OK, createEmptyWorkbook it is then. @igreen1

igreen1 commented 3 years ago

Went to go make these changes this morning before class, and I ran into an issue with that name.

In the import controller for excel workbooks, the term workbook is used to refer to the object containing the excel information. It is a parameter of the function. I feel like that might cause some confusion. The whole function revolves around parsing a workbook, so initializing network to 'empty workbook' might imply that network contains an excel-style object.

As an additional note, most lines into which I added this function are of the form var network = myFunction() which is why I initially chose 'network' in the name. I think keeping network in the name somehow might be beneficial to follow the naming format used currently. Personally, I don't like calling this object network, but the whole codebase calls the object containing all this information 'network' (accessed in GRNState.network). Accessing state.network yields the object with {expression, nodes, edges, meta ...}, correct naming or not, that is our current code base.

We could expand this refactor to renaming! I'm happy to go through and rename in the files (VSCode is powerful for this).

Let me know if you would like me to power forward with the naming! I could just throw a comment in the excel import along the lines of // This creates an empty object to hold imported information

dondi commented 3 years ago

@igreen1 Yes, what you’re seeing is a holdover from older versions of the app, when the object used to be solely the network. The created object has expanded in scope since then (as you have seen) but the variable names haven’t kept pace.

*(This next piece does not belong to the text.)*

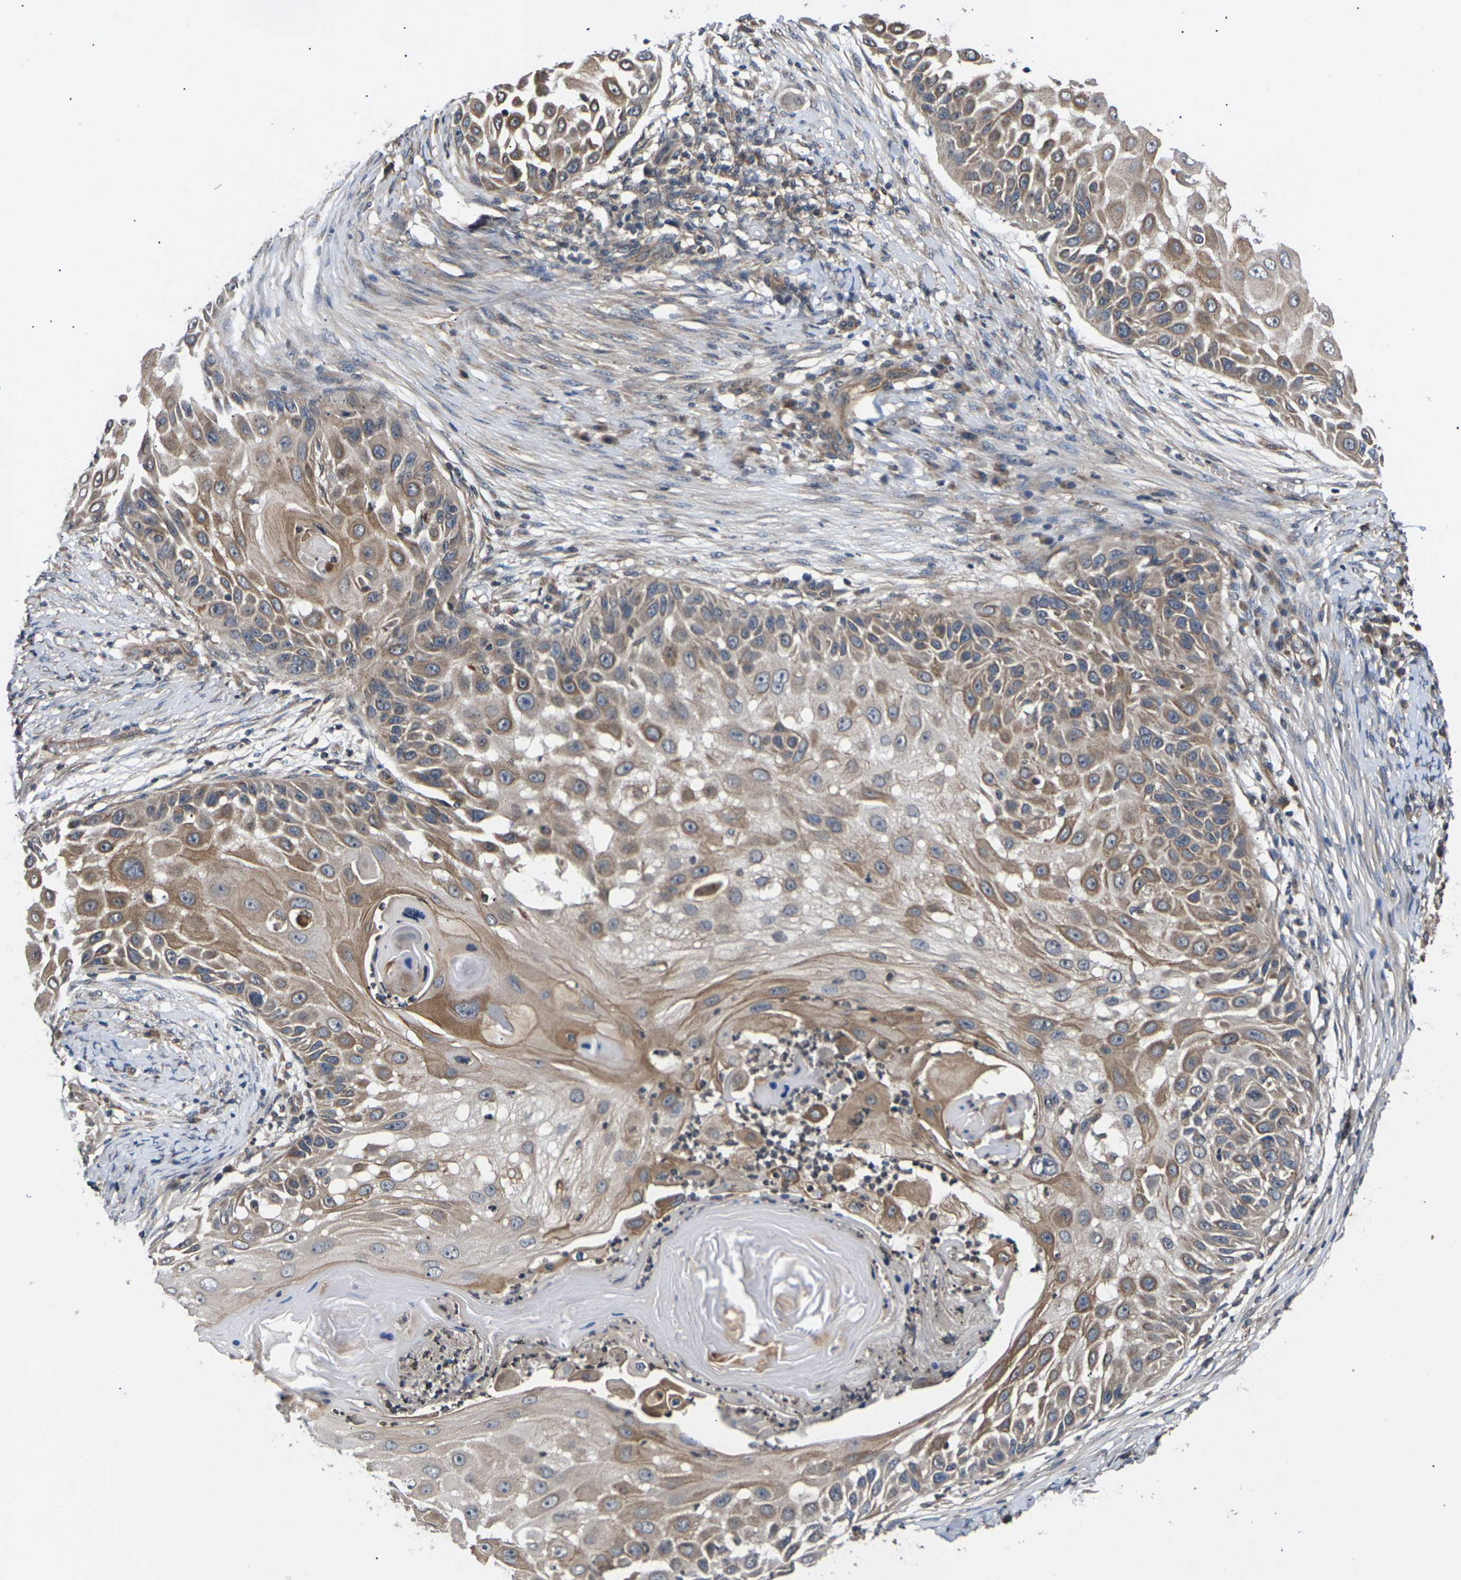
{"staining": {"intensity": "moderate", "quantity": ">75%", "location": "cytoplasmic/membranous"}, "tissue": "skin cancer", "cell_type": "Tumor cells", "image_type": "cancer", "snomed": [{"axis": "morphology", "description": "Squamous cell carcinoma, NOS"}, {"axis": "topography", "description": "Skin"}], "caption": "Immunohistochemistry of human skin cancer (squamous cell carcinoma) displays medium levels of moderate cytoplasmic/membranous expression in about >75% of tumor cells.", "gene": "DKK2", "patient": {"sex": "female", "age": 44}}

What if we call the Excel references “workbook file” and then the derived object can have a name based on “workbook” without “file?” Would that align things better?

dondi commented 3 years ago

To avoid future confusion with either mixed names or leftover older uses of network as a name (due to how the software started), @igreen1 will take a stab at a thorough renaming. Factors to ease this include (a) availability of automated renaming tools in current editors and (b) relatively consistent previous naming.

To recap:

dondi commented 3 years ago

@Onariaginosa observes that the variable names may be different from network—other possibilities include data, test, or test + sheet name. This may need to be looked at further to determine what name is appropriate.

igreen1 commented 3 years ago

This has been mostly implemented in #1490500. The program is running okay but the tests are failing for unknown reasons

igreen1 commented 3 years ago

Found the problem! I hadn't modified test-files/ so

  1. The file names had network, not workbook.
  2. The workbookFile.name property was still network because the internal xslx name was network not workbook.

@igreen1 will probably have to manually change this as VSCode doesn't work very well with .xslx (hence the issue to begin with) but would love ideas on how to mass-edit .xlsx files!

dondi commented 3 years ago

We established at the meeting that @igreen1 will not need to make filename changes.

igreen1 commented 3 years ago

901 addresses this issue with the new information from last meeting. Nothing new to add beyond that now network --> workbook if it references the data structure used by the program. But, it is kept as network when referencing the worksheet from xlsx files

Workbook --> workbookFile in all cases since it was only ever used as a reference to a .xlsx file 👍 Tests pass and it all looks good

dondi commented 2 years ago

Just missed closing…better late than never…